== Excerpt ==
Safe in smooth water only.

Senator SMITH.
How many of those lifeboats did you help load?

Mr. LIGHTOLLER.
All except one or two on the port side.

Senator SMITH.
Who determined the number of people who should go into the lifeboats?

Mr. LIGHTOLLER.
I did.

Senator SMITH.
How did you reach a conclusion as to the number that should be permitted to go in?

Mr. LIGHTOLLER.
My own judgment about the strength of the tackle.

Senator SMITH.
How many did you put in each boat?

Mr. LIGHTOLLER.
In the first boat I put about 20 or 25. Twenty, sir.

Senator SMITH.
How many men?

Mr. LIGHTOLLER.
No men.

Senator SMITH.
How many seamen?

Mr. LIGHTOLLER.
Two.

Senator SMITH.
In the first boat?

Mr. LIGHTOLLER.
Yes, sir.

Senator SMITH.
Was that sufficient to take care of the boat?

Mr. LIGHTOLLER.
We wanted them up on deck.

Senator SMITH.
For what purpose?

Mr. LIGHTOLLER.
Lowering away the boats.

Senator SMITH.
Do you mean that there would not have been sufficient on deck and to man the lifeboats at the same time?

Mr. LIGHTOLLER.
Not to distribute more than two to a boat, sir. It would not be safe.

Senator SMITH.
That is not the usual requirement, is it - two to a boat?

Mr. LIGHTOLLER.
Quite sufficient under the conditions.

Senator SMITH.
As a matter of fact, women were obliged to row those boats for hours?

Mr. LIGHTOLLER.
Yes, a great many did, I know.

Senator SMITH.
That indicated that they were not fully equipped?

Mr. LIGHTOLLER.
Not necessarily, sir.

Senator SMITH.
How many oars in a boat?

Mr. LIGHTOLLER.
I think it is 16, the full, equipment.

Senator SMITH.
How many persons can use an oar at one time? I do not mean how many can, but I mean how many ordinarily would?

Mr. LIGHTOLLER.

== Task ==
Please extend the lifeboat testimony above, picking up from its last line.

(Collected data)
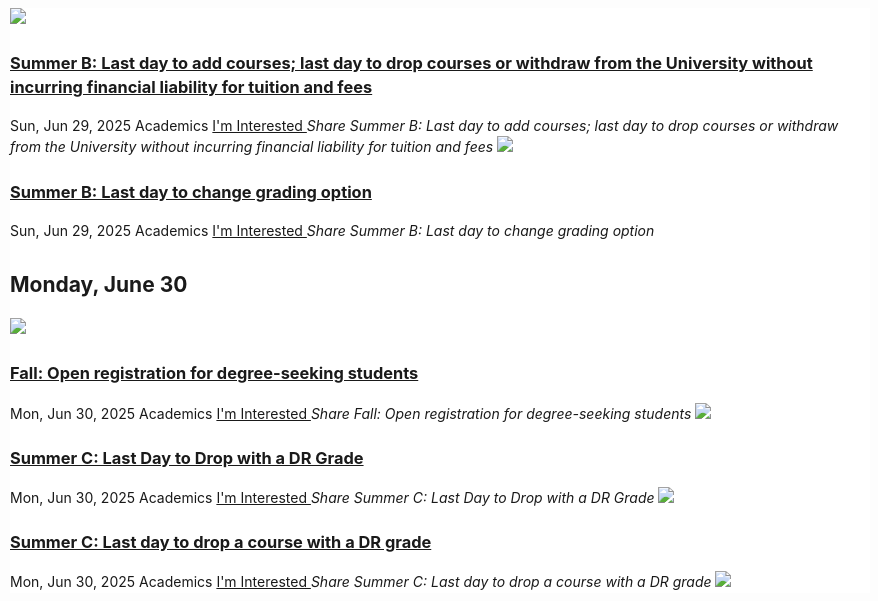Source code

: [ ![](https://localist-images.azureedge.net/photos/664326/card/7eb1b843932ccca9c16245cc99f64d88370c9c69.jpg) ](https://calendar.fiu.edu/event/summer-b-last-day-to-add-courses-last-day-to-drop-courses-or-withdraw-from-the-university-without-incurring-financial-liability-for-tuition-and-fees)
### [Summer B: Last day to add courses; last day to drop courses or withdraw from the University without incurring financial liability for tuition and fees](https://calendar.fiu.edu/event/summer-b-last-day-to-add-courses-last-day-to-drop-courses-or-withdraw-from-the-university-without-incurring-financial-liability-for-tuition-and-fees)
Sun, Jun 29, 2025 
Academics
[ I'm Interested ](https://calendar.fiu.edu/event/48862173863462/confirm?instance_id=48862173863463&return=https%3A%2F%2Fcalendar.fiu.edu%2Fcalendar%2F7%3Fevent_types%255B%255D%3D121723)
_Share Summer B: Last day to add courses; last day to drop courses or withdraw from the University without incurring financial liability for tuition and fees_
[ ![](https://localist-images.azureedge.net/photos/664326/card/7eb1b843932ccca9c16245cc99f64d88370c9c69.jpg) ](https://calendar.fiu.edu/event/summer-b-last-day-to-change-grading-option)
### [Summer B: Last day to change grading option](https://calendar.fiu.edu/event/summer-b-last-day-to-change-grading-option)
Sun, Jun 29, 2025 
Academics
[ I'm Interested ](https://calendar.fiu.edu/event/48862197923347/confirm?instance_id=48862197924372&return=https%3A%2F%2Fcalendar.fiu.edu%2Fcalendar%2F7%3Fevent_types%255B%255D%3D121723)
_Share Summer B: Last day to change grading option_
## Monday, June 30
[ ![](https://localist-images.azureedge.net/photos/664326/card/7eb1b843932ccca9c16245cc99f64d88370c9c69.jpg) ](https://calendar.fiu.edu/event/fall-open-registration-for-degree-seeking-students)
### [Fall: Open registration for degree-seeking students](https://calendar.fiu.edu/event/fall-open-registration-for-degree-seeking-students)
Mon, Jun 30, 2025 
Academics
[ I'm Interested ](https://calendar.fiu.edu/event/49056012724808/confirm?instance_id=49056012842638&return=https%3A%2F%2Fcalendar.fiu.edu%2Fcalendar%2F7%3Fevent_types%255B%255D%3D121723)
_Share Fall: Open registration for degree-seeking students_
[ ![](https://localist-images.azureedge.net/photos/664326/card/7eb1b843932ccca9c16245cc99f64d88370c9c69.jpg) ](https://calendar.fiu.edu/event/summer-c-last-day-to-drop-with-a-dr-grade)
### [Summer C: Last Day to Drop with a DR Grade ](https://calendar.fiu.edu/event/summer-c-last-day-to-drop-with-a-dr-grade)
Mon, Jun 30, 2025 
Academics
[ I'm Interested ](https://calendar.fiu.edu/event/48287557117921/confirm?instance_id=48287557118946&return=https%3A%2F%2Fcalendar.fiu.edu%2Fcalendar%2F7%3Fevent_types%255B%255D%3D121723)
_Share Summer C: Last Day to Drop with a DR Grade_
[ ![](https://localist-images.azureedge.net/photos/664326/card/7eb1b843932ccca9c16245cc99f64d88370c9c69.jpg) ](https://calendar.fiu.edu/event/summer-c-last-day-to-drop-a-course-with-a-dr-grade)
### [Summer C: Last day to drop a course with a DR grade](https://calendar.fiu.edu/event/summer-c-last-day-to-drop-a-course-with-a-dr-grade)
Mon, Jun 30, 2025 
Academics
[ I'm Interested ](https://calendar.fiu.edu/event/48923713042601/confirm?instance_id=48923713043626&return=https%3A%2F%2Fcalendar.fiu.edu%2Fcalendar%2F7%3Fevent_types%255B%255D%3D121723)
_Share Summer C: Last day to drop a course with a DR grade_
[ ![](https://localist-images.azureedge.net/photos/664326/card/7eb1b843932ccca9c16245cc99f64d88370c9c69.jpg) ](https://calendar.fiu.edu/event/summer-c-last-day-to-withdraw-from-the-university-with-a-wi-grade)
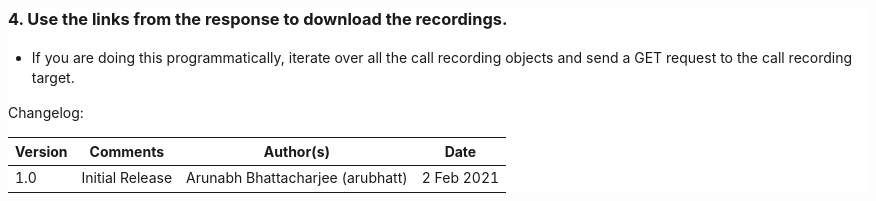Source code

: ### 4. Use the links from the response to download the recordings. 

- If you are doing this programmatically, iterate over all the call recording objects and send a GET request to the call recording target.

Changelog:

| **Version** | **Comments** | **Author(s)** | **Date** |
| --- | --- | --- | --- |
| 1.0 | Initial Release | Arunabh Bhattacharjee (arubhatt) | 2 Feb 2021 |

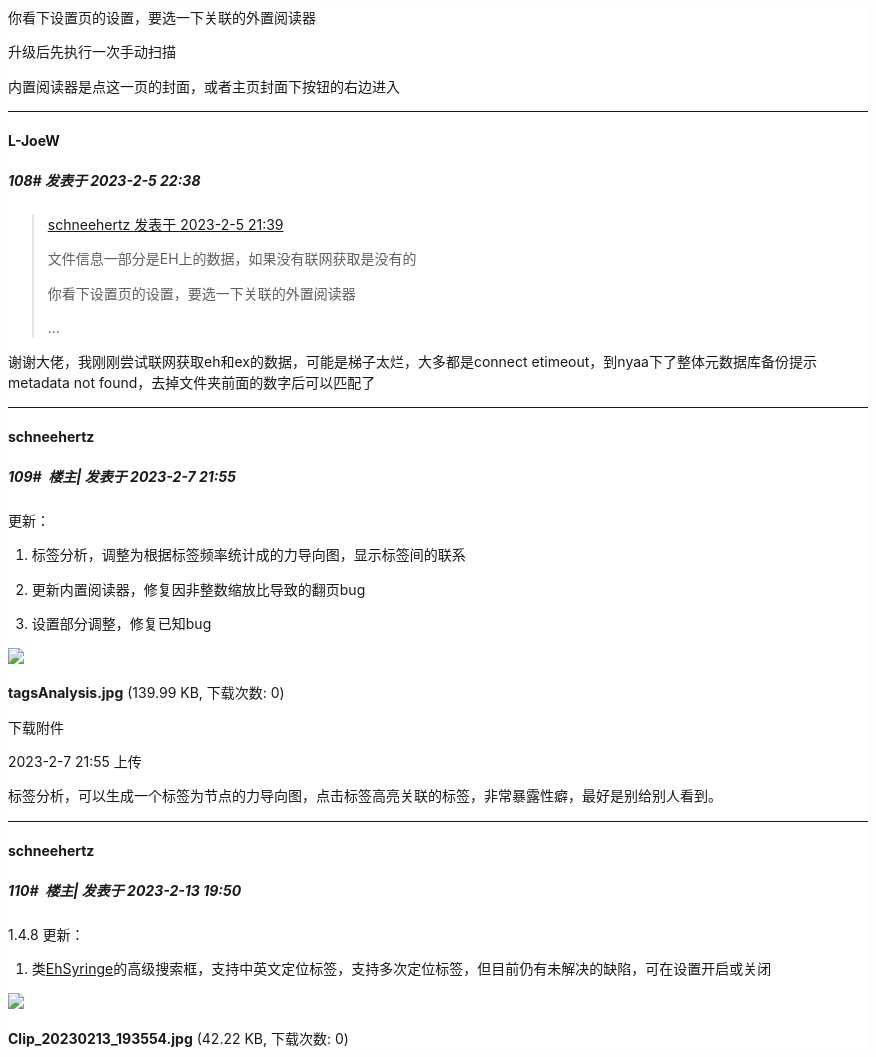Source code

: 你看下设置页的设置，要选一下关联的外置阅读器

升级后先执行一次手动扫描

内置阅读器是点这一页的封面，或者主页封面下按钮的右边进入

*****

####  L-JoeW  
##### 108#       发表于 2023-2-5 22:38

<blockquote><a href="httphttps://bbs.saraba1st.com/2b/forum.php?mod=redirect&amp;goto=findpost&amp;pid=59625998&amp;ptid=2064728" target="_blank">schneehertz 发表于 2023-2-5 21:39</a>

文件信息一部分是EH上的数据，如果没有联网获取是没有的

你看下设置页的设置，要选一下关联的外置阅读器

 ...</blockquote>
谢谢大佬，我刚刚尝试联网获取eh和ex的数据，可能是梯子太烂，大多都是connect etimeout，到nyaa下了整体元数据库备份提示metadata not found，去掉文件夹前面的数字后可以匹配了

*****

####  schneehertz  
##### 109#         楼主| 发表于 2023-2-7 21:55

更新：

1. 标签分析，调整为根据标签频率统计成的力导向图，显示标签间的联系

2. 更新内置阅读器，修复因非整数缩放比导致的翻页bug

3. 设置部分调整，修复已知bug

<img src="https://img.saraba1st.com/forum/202302/07/215511v4ub95f9f90e799n.jpg" referrerpolicy="no-referrer">

<strong>tagsAnalysis.jpg</strong> (139.99 KB, 下载次数: 0)

下载附件

2023-2-7 21:55 上传

标签分析，可以生成一个标签为节点的力导向图，点击标签高亮关联的标签，非常暴露性癖，最好是别给别人看到。

*****

####  schneehertz  
##### 110#         楼主| 发表于 2023-2-13 19:50

1.4.8 更新：

1. 类[EhSyringe]([https://github.com/EhTagTranslation/EhSyringe](https://github.com/EhTagTranslation/EhSyringe))的高级搜索框，支持中英文定位标签，支持多次定位标签，但目前仍有未解决的缺陷，可在设置开启或关闭

<img src="https://img.saraba1st.com/forum/202302/13/195058uunn88q6q0nlttnz.jpg" referrerpolicy="no-referrer">

<strong>Clip_20230213_193554.jpg</strong> (42.22 KB, 下载次数: 0)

== Response box ==
Do you mean during boat practice, for instance?

Senator SMITH.
I should like to know how many during practice and I should like to know how many in actual danger such as this.

Mr. LIGHTOLLER.
We would man about five oars a side. In the boat I was in we could pull only three oars.

Senator SMITH.
You couldn't pull at all, could you, in your boat?

Mr. LIGHTOLLER.
We managed to keep our head to the sea with three oars.

Senator SMITH.
You mean you got hold of three oars after this boat was turned over?

Mr. LIGHTOLLER.
No, sir. The one that picked us up, afterwards.

Senator SMITH.
You did not have any means of propelling your craft until you were taken from this upturned boat?

Mr. LIGHTOLLER.
A couple of bits of wood we picked up, only.

Senator SMITH.
You say five men on a side?

Mr. LIGHTOLLER.
As far as I remember, five a side.

Senator SMITH.
Does that mean that a single individual will be at an oar?

Mr. LIGHTOLLER.
Not necessarily. You can do what we call double or treble bank.

Senator SMITH.
Tell me what that is.

Mr. LIGHTOLLER.
Two or three pulling abreast of one another, one holding an oar here, another there, and another one there.

Senator SMITH.
Abreast?

Mr. LIGHTOLLER.
Abreast, another couple in front turned around facing and pushing the oar.

Senator SMITH.
Pushing?

Mr. LIGHTOLLER.
Pushing, standing up in the boat.

Senator SMITH.
So that it is entirely possible and often the case that men face one another in working these oars?

Mr. LIGHTOLLER.
Precisely.

Senator SMITH.
And therefore, in the case of a boat with its full complement of men, one man might be where he could see the ship, pulling with his back to the sea and another with his back to the ship and his face to the sea?

Mr. LIGHTOLLER.
Precisely.

Senator SMITH.
You say there were about 25 in this first lifeboat?

Mr. LIGHTOLLER.
About that.

Senator SMITH.
And that it was loaded under your orders?

Mr. LIGHTOLLER.
Under my orders.

Senator SMITH.
What happened to that lifeboat, the first one loaded?

Mr. LIGHTOLLER.
It was loaded and sent away from the ship.

Senator SMITH.
Did it not return to the ship because it was only half loaded?

Mr. LIGHTOLLER.
Not to my knowledge, sir.

Senator SMITH.
As a matter of fact it was not much more than half loaded, was it?

Mr. LIGHTOLLER.
You mean its floating capacity?

Senator SMITH.
Yes.

Mr. LIGHTOLLER.
Floating capacity; no.

Senator SMITH.
How did it happen you did not put more people into that boat?

Mr. LIGHTOLLER.
Because I did not consider it safe.

Senator SMITH.
In a great emergency like that, where there were limited facilities, could you not have afforded to try to put more people into that boat?

Mr. LIGHTOLLER.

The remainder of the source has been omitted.